I have seen Macbeth numerous times and there has to be a pretty good reason to drag me out to see another version, and this production did that. Clearly Ralph Fiennes is a big attraction and I was also very tempted by the prospect of a staging in a performance space rather than a traditional theatre.
This was Julia's birthday treat so we pushed the boat out, quite a long way, and paid £85 each for our seats.
Dock X is in Canada Water which was convenient enough to get to (via dinner at Culture Grub by Waterloo) and a little difficult to find, we had to ask.
The venue was basic with bare concrete floors and simple seating in the auditorium. The stage was simple and raised and I had an excellent view of the whole stage ftom a corner position. I may have read my own biases into this but it looked more like an event audience than a theatre audience to me, e.g. it was much younger than I am used to for Shakespeare.
I was expecting the staging to do more than it did as the uniqueness of the production was billed as a key feature whereas I found it all very obvious.
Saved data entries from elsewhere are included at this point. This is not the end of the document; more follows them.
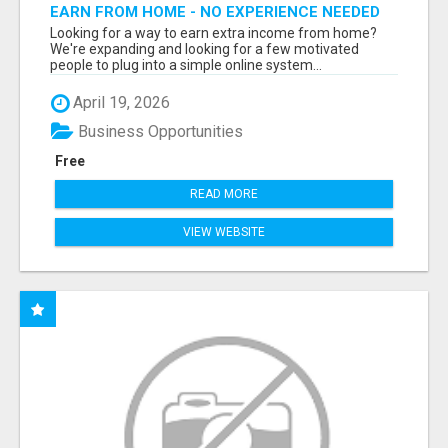
EARN FROM HOME - NO EXPERIENCE NEEDED
(TRAINING INCLUDED)
Looking for a way to earn extra income from home?
We're expanding and looking for a few motivated
people to plug into a simple online system...
April 19, 2026
Business Opportunities
Free
READ MORE
VIEW WEBSITE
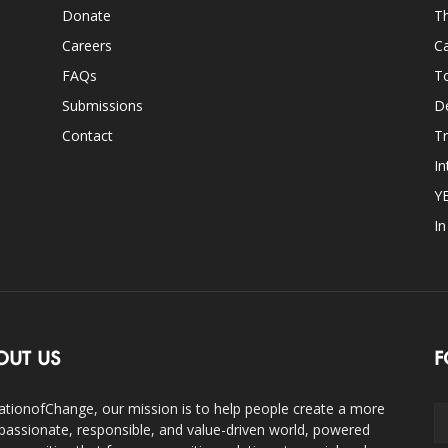
Donate
Th
Careers
Ca
FAQs
T
Submissions
D
Contact
Tr
In
Y
I
OUT US
F
ationofChange, our mission is to help people create a more
assionate, responsible, and value-driven world, powered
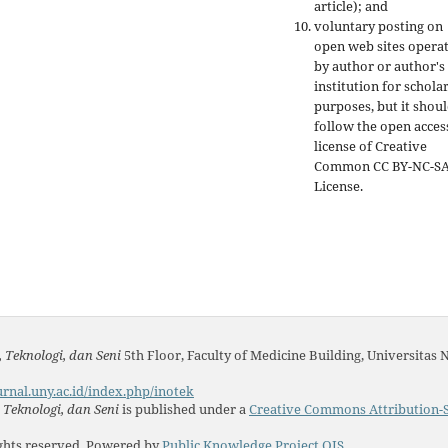
article); and
voluntary posting on
open web sites opera
by author or author's
institution for schola
purposes, but it shou
follow the open acces
license of Creative
Common CC BY-NC-S
License.
 Teknologi, dan Seni
5th Floor, Faculty of Medicine Building, Universitas 
urnal.uny.ac.id/index.php/inotek
Teknologi, dan Seni
is published under a
Creative Commons Attribution-S
ights reserved. Powered by
Public Knowledge Project OJS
Indeed, productions like the one at National Theatre with Rory Kinnear in 2018 were much more experimental.
Essentially this was a standard production of Macbeth disguised as something more interesting.
Enough with the bad news, the production was probably the best Macbeth I have ever seen thanks to the production letting the words of Shakespeare do all the heavy lifting and to stellar performances by the two leads who gave those words the time and the space to flourish.